# Asus netbook vs Toshiba Satellite T115D



## beim4 (Jul 9, 2001)

I want to get a netbook only for web surfing & email. Possibly keep a calendar on it. Want something very compact & lightweight but not slow. I'd appreciate some advice choosing.

Asus Eee (model 1105PEB-RBLU01S)
10.1" screen
1GB DDR2 memory
250GB Serial ATA hard drive (5400rpm)
Intel Atom N450 processor. Runs approx. $329.

Toshiba Satellite laptop (T115D-S1121)
11.6" widescreen
2GB DDR2 memory
250GB hard drive (5400rpm)
AMD Athlon Neo Dual-Core processor Runs approx. $450

Is it worth spending the extra $100 for the Toshiba? Or if someone has another recommendation, I'd appreciate any comments. Thanks!!


----------



## dannyn (Nov 9, 2007)

I don't really think so. I have a lot of friends with the Eee pc's and they really like them. 
Keep in mind that the screen on those babies are pretty small.


----------



## aka Brett (Nov 25, 2008)

With a little hunting you can usually get a laptop with dual cores.
You also get a dvd burner...more ports etc
larger battery
will run aero
400 to 450 with some looking
I recommend against a netbook unless there is a specific need for one


----------



## guy2 (Apr 30, 2009)

I have Toshiba and wouldn't trade it any day for a Acer for good reasons. 

The rest of my family shares a large expensive acer laptop they had got handed down for free and i don't mean free as in broken computer it was slightly used. Acer obviously has a few major design problems with the particular model my family uses ,im not saying all Acers are bad but they are very cheaply made computers with a huge fail rate compared to toshiba a long time giant and well owned and tested computers for decades ,Acer comes in last in that respect.

If you decide to buy a Acer be sure it can do what it was advertised to do before you can't exchange it.

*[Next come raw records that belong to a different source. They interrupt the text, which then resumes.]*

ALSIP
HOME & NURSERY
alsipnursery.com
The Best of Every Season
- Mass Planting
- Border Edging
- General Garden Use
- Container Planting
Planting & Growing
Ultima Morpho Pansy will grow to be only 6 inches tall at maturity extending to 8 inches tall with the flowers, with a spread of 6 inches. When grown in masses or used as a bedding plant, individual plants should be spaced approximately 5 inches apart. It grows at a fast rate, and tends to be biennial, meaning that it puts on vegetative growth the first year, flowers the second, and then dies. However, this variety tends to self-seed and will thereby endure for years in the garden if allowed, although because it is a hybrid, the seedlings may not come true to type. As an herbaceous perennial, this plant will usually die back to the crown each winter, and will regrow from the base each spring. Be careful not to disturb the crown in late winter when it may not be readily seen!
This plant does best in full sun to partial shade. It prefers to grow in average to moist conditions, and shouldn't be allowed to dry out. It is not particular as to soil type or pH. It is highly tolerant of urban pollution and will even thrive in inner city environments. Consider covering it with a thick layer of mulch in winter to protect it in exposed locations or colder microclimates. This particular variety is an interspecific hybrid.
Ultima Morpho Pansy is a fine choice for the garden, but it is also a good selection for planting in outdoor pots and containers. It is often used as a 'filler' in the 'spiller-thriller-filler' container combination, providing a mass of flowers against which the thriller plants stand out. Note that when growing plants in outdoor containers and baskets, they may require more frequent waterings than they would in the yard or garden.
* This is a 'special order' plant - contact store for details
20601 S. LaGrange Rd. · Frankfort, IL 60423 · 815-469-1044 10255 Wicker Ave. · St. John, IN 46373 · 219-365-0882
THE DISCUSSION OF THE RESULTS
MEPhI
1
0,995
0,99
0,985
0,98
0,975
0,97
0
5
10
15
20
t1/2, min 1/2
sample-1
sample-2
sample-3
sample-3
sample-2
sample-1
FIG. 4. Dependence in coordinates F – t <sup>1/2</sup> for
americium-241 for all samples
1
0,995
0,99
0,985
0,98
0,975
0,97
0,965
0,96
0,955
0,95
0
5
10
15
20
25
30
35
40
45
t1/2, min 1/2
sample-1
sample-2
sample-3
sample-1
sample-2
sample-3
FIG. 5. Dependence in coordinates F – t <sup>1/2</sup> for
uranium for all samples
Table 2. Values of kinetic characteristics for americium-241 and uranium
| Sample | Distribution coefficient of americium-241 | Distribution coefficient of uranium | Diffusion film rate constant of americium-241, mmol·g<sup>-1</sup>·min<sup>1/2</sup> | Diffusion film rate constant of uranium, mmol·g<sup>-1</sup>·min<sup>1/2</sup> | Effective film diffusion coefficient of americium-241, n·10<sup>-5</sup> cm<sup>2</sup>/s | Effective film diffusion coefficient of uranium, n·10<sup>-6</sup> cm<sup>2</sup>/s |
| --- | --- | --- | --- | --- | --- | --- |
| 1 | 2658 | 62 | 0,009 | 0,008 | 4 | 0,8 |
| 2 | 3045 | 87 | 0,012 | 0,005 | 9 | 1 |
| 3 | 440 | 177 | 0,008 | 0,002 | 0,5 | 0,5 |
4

Run it hard to see if it vents air properly with out getting to hot and shutting down.


----------



## dannyn (Nov 9, 2007)

guy2 said:


> I have Toshiba and wouldn't trade it any day for a Acer for good reasons.
> 
> The rest of my family shares a large expensive acer laptop they had got handed down for free and i don't mean free as in broken computer it was slightly used. Acer obviously has a few major design problems with the particular model my family uses ,im not saying all Acers are bad but they are very cheaply made computers with a huge fail rate compared to toshiba a long time giant and well owned and tested computers for decades ,Acer comes in last in that respect.
> 
> ...


Did you get Acer and Asus mixed up... Or is that a I'm just saying thing.

The Acer Timeline is a pretty nice machine especially with its 8 hour battery life.


----------



## guy2 (Apr 30, 2009)

Holy smokes ,yep i mixed it up... Thanks for noticing

Asus i would imagine to be a deferent story ,i know they are a very good make but iv never own or even personally seen an asus laptop at the budget stores. I have an Asus tower still running strong ,best tower iv ever owned from 96 and still awesome.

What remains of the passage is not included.